Rolling with Fractions
Lesson 2 of 19
Objective: SWBAT convert between fractions and decimals by creating their own fractions with dice.
Students enter silently and find today's Do Now on their desk. It instructs students to have their pencils ready for a sprint. This assessment will include 10 questions to be completed in 3 minute.
Fluency is an important aspect to the new Common Core curriculum and it is important to practice with assignments like Sprints. I think that they help my students to improve flexibility and efficiency with number operations. This does not mean that I expect all students to be able to perform tasks like this in the prescribed amount of time. I make sure to let students know this before reviewing the answers. I say:
While the speed with which these problems are completed should increase over time, "fast" doesn't necessarily make you "better". Accuracy is more important than speed.
Five of the questions will be adding and subtracting fractions with like and unlike denominators (i.e. ¼ + 1/5). The other five questions will be integer operations with larger or smaller numbers (i.e. -59+16). Students will be instructed to turn their paper over if they finish within 3 minutes. If I see this, I will stamp the student’s paper. This will help me make note of students finishing within the given amount of time.
At the end of 3 minutes, students will be asked to take out a pen to score their own work. The power point attached includes slides with timers set for the animations. If students are not ready within this amount of time, the lesson will continue. Only students who have completed all directions in a timely manner and get at least 8 questions correct will be eligible for a prize: the option to help me put up a bulletin board displaying their work and an achievement star.
Students will be asked to take out a blank sheet of paper and set it up using Cornell Notes style. A picture will be provided using Day 21 - PPT - Fractions and Decimals for students to use as a guide. Students copy the information for fraction/decimal conversions completing example problems for each topic listed below.
The notes cover the topics:
- When Converting Fractions to Decimals...
- When Converting Decimals to Fractions…
- Fractions Greater than 1
Of most importance in these notes is reviewing the process for converting fractions to decimals, a question that comes up in several of our unit and mock assessments.
Students will work in pairs to create their own fraction/decimal conversion questions with dice. Each pair will receive dice-in-dice, a die that has another one inside. Using the dice, students will first create five fractions that are less than 1 (p/q < 1) and two that are greater than 1 (p/q > 1). Next, they will then use the outside dice only to create 5 decimal problems and convert them to fractions.
Before letting students start these tasks, I give clear and concise directions:
Part 1 - Fractions to Decimals
Create 7 fractions and convert each to a decimal. Follow these steps.
- Roll the die. Notice that two numbers land on top, the one on the outside die and the one on the inside die.
- Use one number for the numerator and the other for the denominator
Note: the first 5 fractions should be less than 1 and the other 2 fractions should be greater than one.

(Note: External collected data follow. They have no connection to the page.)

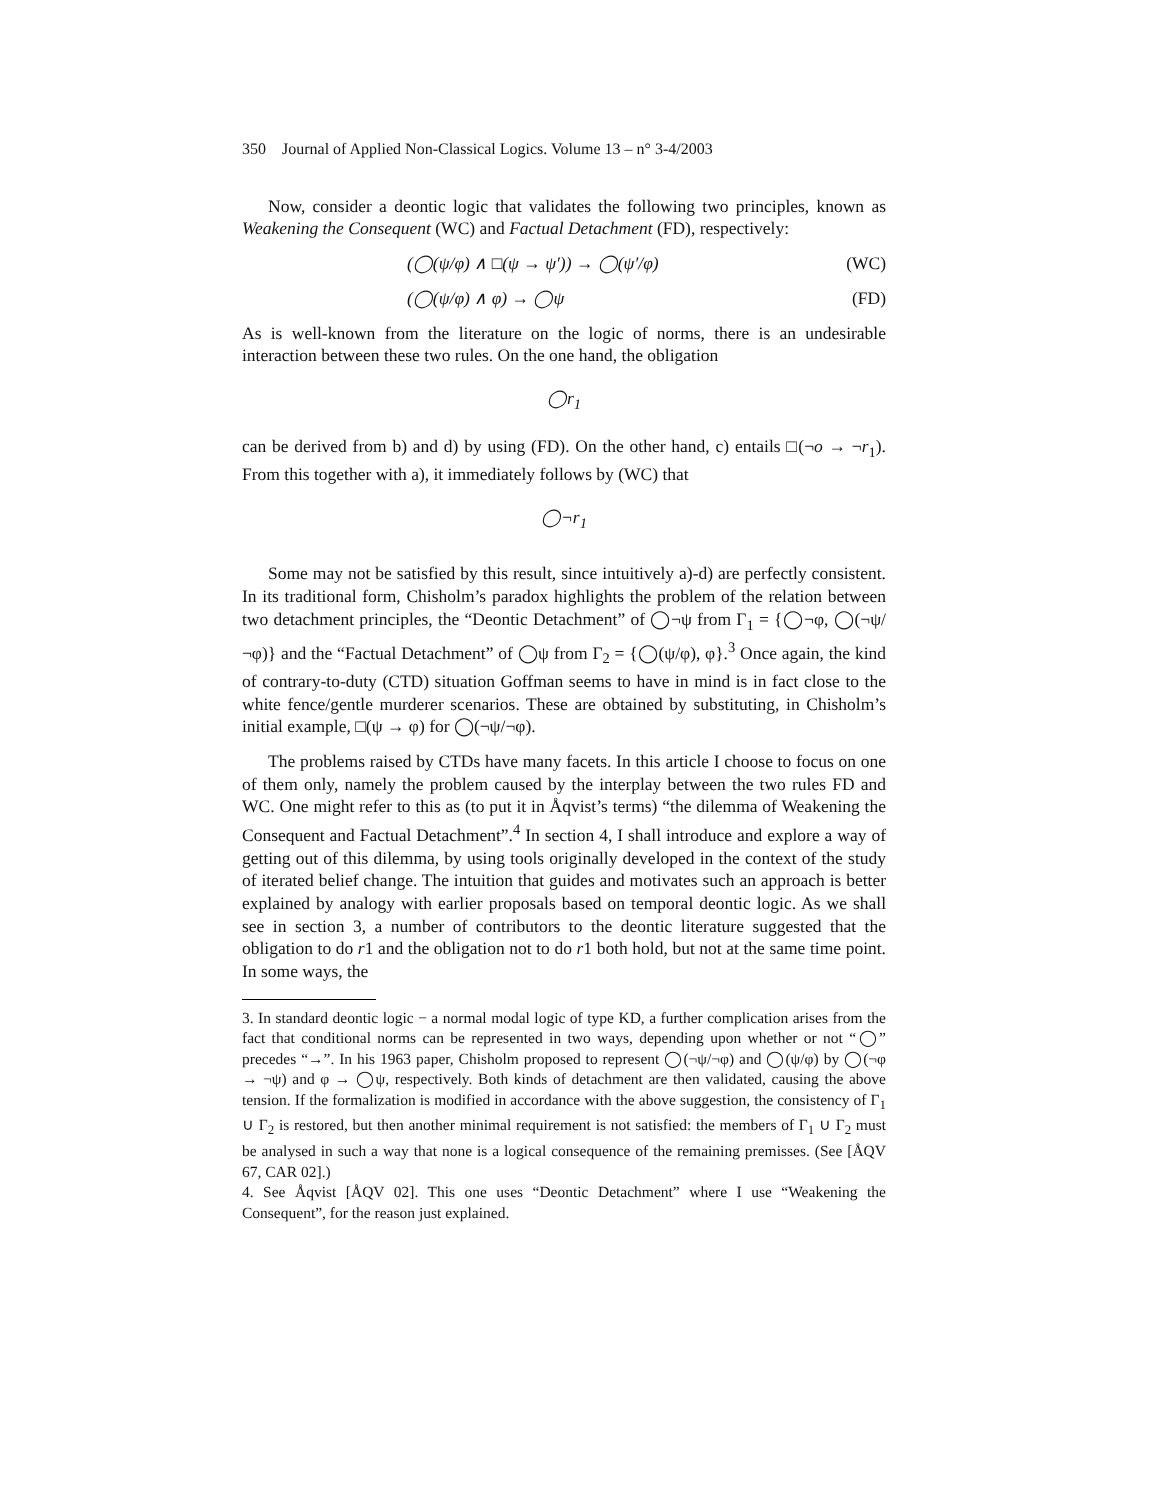350 Journal of Applied Non-Classical Logics. Volume 13 – n° 3-4/2003
Now, consider a deontic logic that validates the following two principles, known as Weakening the Consequent (WC) and Factual Detachment (FD), respectively:
(◯(ψ/φ) ∧ □(ψ → ψ′)) → ◯(ψ′/φ) (WC)
(◯(ψ/φ) ∧ φ) → ◯ψ (FD)
As is well-known from the literature on the logic of norms, there is an undesirable interaction between these two rules. On the one hand, the obligation
◯r<sub>1</sub>
can be derived from b) and d) by using (FD). On the other hand, c) entails □(¬o → ¬r<sub>1</sub>). From this together with a), it immediately follows by (WC) that
◯¬r<sub>1</sub>
Some may not be satisfied by this result, since intuitively a)-d) are perfectly consistent. In its traditional form, Chisholm’s paradox highlights the problem of the relation between two detachment principles, the “Deontic Detachment” of ◯¬ψ from Γ<sub>1</sub> = {◯¬φ, ◯(¬ψ/¬φ)} and the “Factual Detachment” of ◯ψ from Γ<sub>2</sub> = {◯(ψ/φ), φ}.<sup>3</sup> Once again, the kind of contrary-to-duty (CTD) situation Goffman seems to have in mind is in fact close to the white fence/gentle murderer scenarios. These are obtained by substituting, in Chisholm’s initial example, □(ψ → φ) for ◯(¬ψ/¬φ).
The problems raised by CTDs have many facets. In this article I choose to focus on one of them only, namely the problem caused by the interplay between the two rules FD and WC. One might refer to this as (to put it in Åqvist’s terms) “the dilemma of Weakening the Consequent and Factual Detachment”.<sup>4</sup> In section 4, I shall introduce and explore a way of getting out of this dilemma, by using tools originally developed in the context of the study of iterated belief change. The intuition that guides and motivates such an approach is better explained by analogy with earlier proposals based on temporal deontic logic. As we shall see in section 3, a number of contributors to the deontic literature suggested that the obligation to do r1 and the obligation not to do r1 both hold, but not at the same time point. In some ways, the
3. In standard deontic logic − a normal modal logic of type KD, a further complication arises from the fact that conditional norms can be represented in two ways, depending upon whether or not “◯” precedes “→”. In his 1963 paper, Chisholm proposed to represent ◯(¬ψ/¬φ) and ◯(ψ/φ) by ◯(¬φ → ¬ψ) and φ → ◯ψ, respectively. Both kinds of detachment are then validated, causing the above tension. If the formalization is modified in accordance with the above suggestion, the consistency of Γ<sub>1</sub> ∪ Γ<sub>2</sub> is restored, but then another minimal requirement is not satisfied: the members of Γ<sub>1</sub> ∪ Γ<sub>2</sub> must be analysed in such a way that none is a logical consequence of the remaining premisses. (See [ÅQV 67, CAR 02].)
4. See Åqvist [ÅQV 02]. This one uses “Deontic Detachment” where I use “Weakening the Consequent”, for the reason just explained.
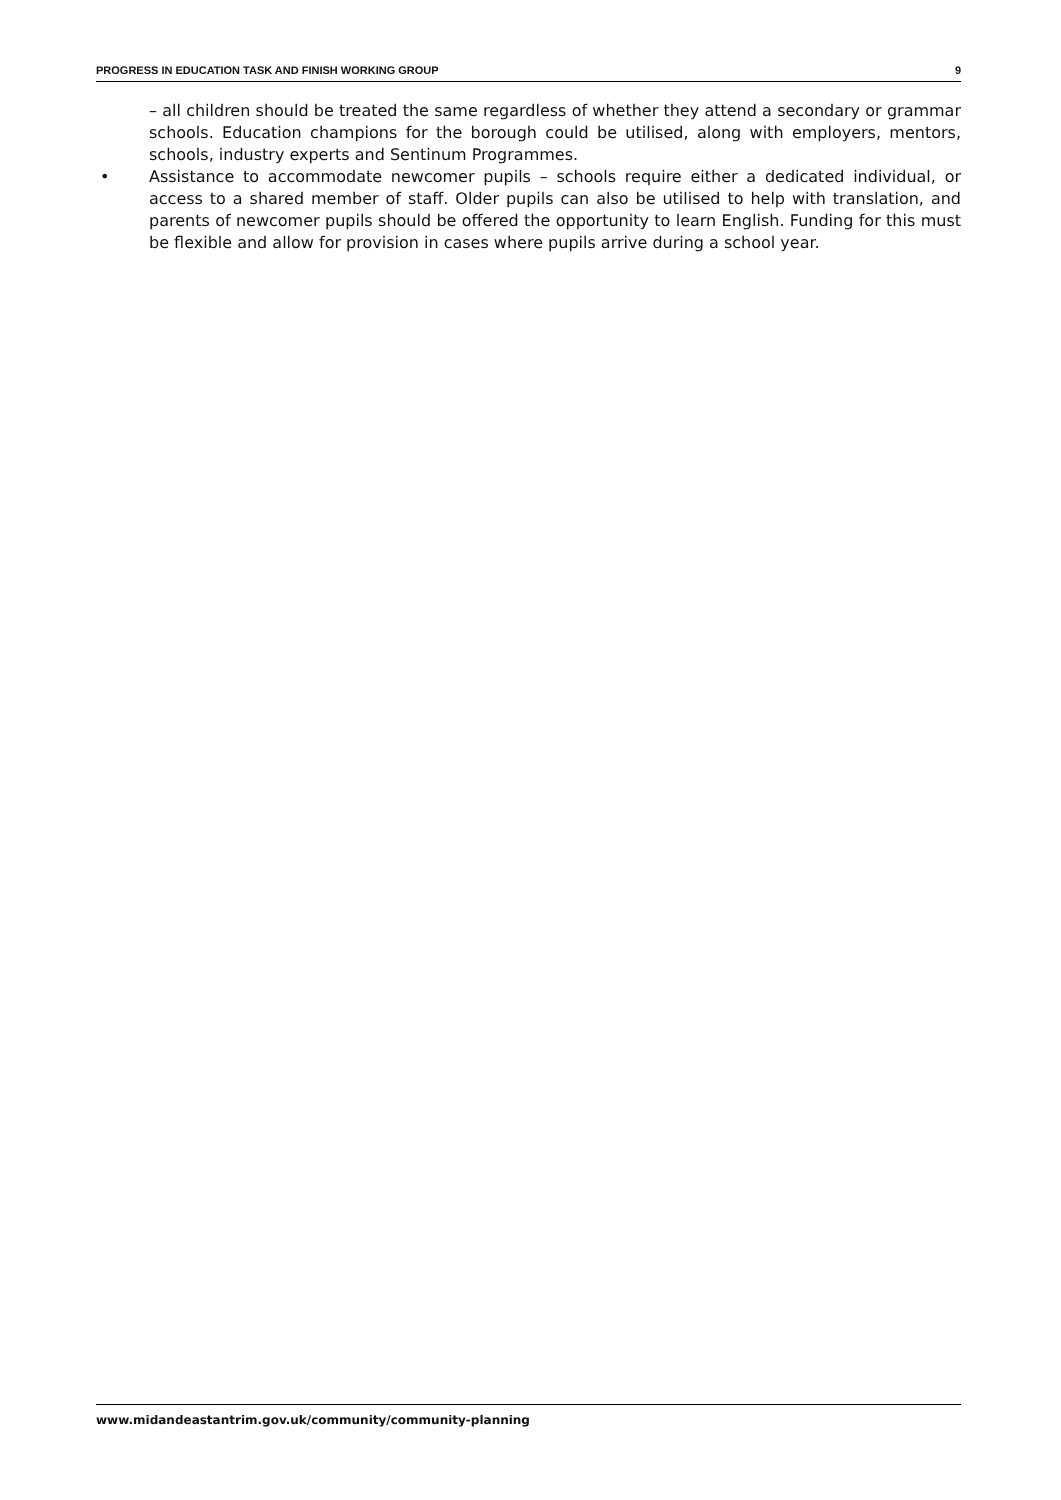PROGRESS IN EDUCATION TASK AND FINISH WORKING GROUP 9
– all children should be treated the same regardless of whether they attend a secondary or grammar schools. Education champions for the borough could be utilised, along with employers, mentors, schools, industry experts and Sentinum Programmes.
• Assistance to accommodate newcomer pupils – schools require either a dedicated individual, or access to a shared member of staff. Older pupils can also be utilised to help with translation, and parents of newcomer pupils should be offered the opportunity to learn English. Funding for this must be flexible and allow for provision in cases where pupils arrive during a school year.
www.midandeastantrim.gov.uk/community/community-planning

Think - how does this affect the number you choose to place in the numerator/denominator?
- Convert the fractions to decimals.
Part 2 - Decimals to Fractions
Create 3 decimal numbers and convert each to a fraction. Follow these steps.
- Each problem has blanks that need to be filled in. Roll the die and use the outside surface.
- Choose where each number will be written on the blanks.
- Convert the decimals to fractions.
During the last 5 minutes of this section I will be walking around to determine what were the most challenging questions in the worksheet. I will also be looking for students who showed clear and comprehensive work to solve these targeted questions correctly. These students will be asked to display their answers on the board before the end of this section.
Having determined what were the most challenging problems from the task and after having students put up their correct work and answers I will ask all students to put their pencils down and take 1.5 minutes to review the answers to some of the questions on the board. Everyone must identify the first, second, third, etc. steps taken to solve and check the computations included on the board. Giving students clear expectations on what it means to "review" answers is important. This way, there is no way to opt out with the excuse "I don't get it" or "I don's know what I'm supposed to do..."
After giving these initial 1.5 minutes, I ask students talk with one another, asking questions if there are steps they do not understand, or sharing out the solutions. For example,
Turn to your neighbor. Ask, "do you get that solution?"
If the answer is "no" explain the steps you DO understand. If the answer is "yes" ask, "what did they do first? next? do you agree with the solution?"
If you notice an error, ask, "isn't that a mistake?" and explain why you think it's an error.
Switch roles for the next question to review.
If there are question neither of you knows the answer to, write it down to ask in the last five minutes.
Students engaging in this discussion are using MP1 and MP2 to make sense of this process.
After having about 5 minutes to review, I will stop all students and ask if there are any such question neither partner could answer. My goal is to get another student to answer this question, with my answer and explanation being the last resort.
Before dismissing them, students receive the Homework.